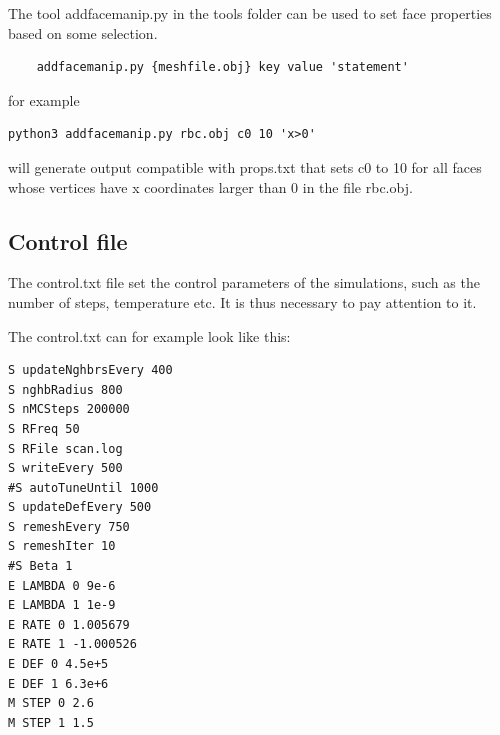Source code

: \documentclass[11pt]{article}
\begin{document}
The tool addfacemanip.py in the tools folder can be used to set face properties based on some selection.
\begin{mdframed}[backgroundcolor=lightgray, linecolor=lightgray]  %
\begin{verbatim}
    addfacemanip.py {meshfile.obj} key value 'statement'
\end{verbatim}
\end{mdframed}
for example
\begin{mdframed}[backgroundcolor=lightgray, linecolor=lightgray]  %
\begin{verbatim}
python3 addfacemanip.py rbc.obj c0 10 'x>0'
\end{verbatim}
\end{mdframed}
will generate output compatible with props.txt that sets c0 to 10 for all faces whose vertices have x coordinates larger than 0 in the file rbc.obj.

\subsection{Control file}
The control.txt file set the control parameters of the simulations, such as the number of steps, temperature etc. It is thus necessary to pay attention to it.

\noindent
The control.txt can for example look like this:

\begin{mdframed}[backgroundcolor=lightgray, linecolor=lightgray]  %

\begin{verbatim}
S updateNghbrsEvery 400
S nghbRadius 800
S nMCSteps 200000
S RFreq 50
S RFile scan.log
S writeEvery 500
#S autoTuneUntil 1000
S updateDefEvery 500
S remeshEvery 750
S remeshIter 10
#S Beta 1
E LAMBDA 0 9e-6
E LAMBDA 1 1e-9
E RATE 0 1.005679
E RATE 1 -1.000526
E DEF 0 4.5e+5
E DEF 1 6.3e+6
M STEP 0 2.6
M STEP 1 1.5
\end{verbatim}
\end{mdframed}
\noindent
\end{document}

# # #

| Exercise objective |
Keep the pictures out of the copy and write out the data exactly as it stands.

| Result of this task |
Source code

: \documentclass[11pt]{article}
\begin{document}
The tool addfacemanip.py in the tools folder can be used to set face properties based on some selection.
\begin{mdframed}[backgroundcolor=lightgray, linecolor=lightgray]  %
\begin{verbatim}
    addfacemanip.py {meshfile.obj} key value 'statement'
\end{verbatim}
\end{mdframed}
for example
\begin{mdframed}[backgroundcolor=lightgray, linecolor=lightgray]  %
\begin{verbatim}
python3 addfacemanip.py rbc.obj c0 10 'x>0'
\end{verbatim}
\end{mdframed}
will generate output compatible with props.txt that sets c0 to 10 for all faces whose vertices have x coordinates larger than 0 in the file rbc.obj.

\subsection{Control file}
The control.txt file set the control parameters of the simulations, such as the number of steps, temperature etc. It is thus necessary to pay attention to it.

\noindent
The control.txt can for example look like this:

\begin{mdframed}[backgroundcolor=lightgray, linecolor=lightgray]  %

\begin{verbatim}
S updateNghbrsEvery 400
S nghbRadius 800
S nMCSteps 200000
S RFreq 50
S RFile scan.log
S writeEvery 500
#S autoTuneUntil 1000
S updateDefEvery 500
S remeshEvery 750
S remeshIter 10
#S Beta 1
E LAMBDA 0 9e-6
E LAMBDA 1 1e-9
E RATE 0 1.005679
E RATE 1 -1.000526
E DEF 0 4.5e+5
E DEF 1 6.3e+6
M STEP 0 2.6
M STEP 1 1.5
\end{verbatim}
\end{mdframed}
\noindent
\end{document}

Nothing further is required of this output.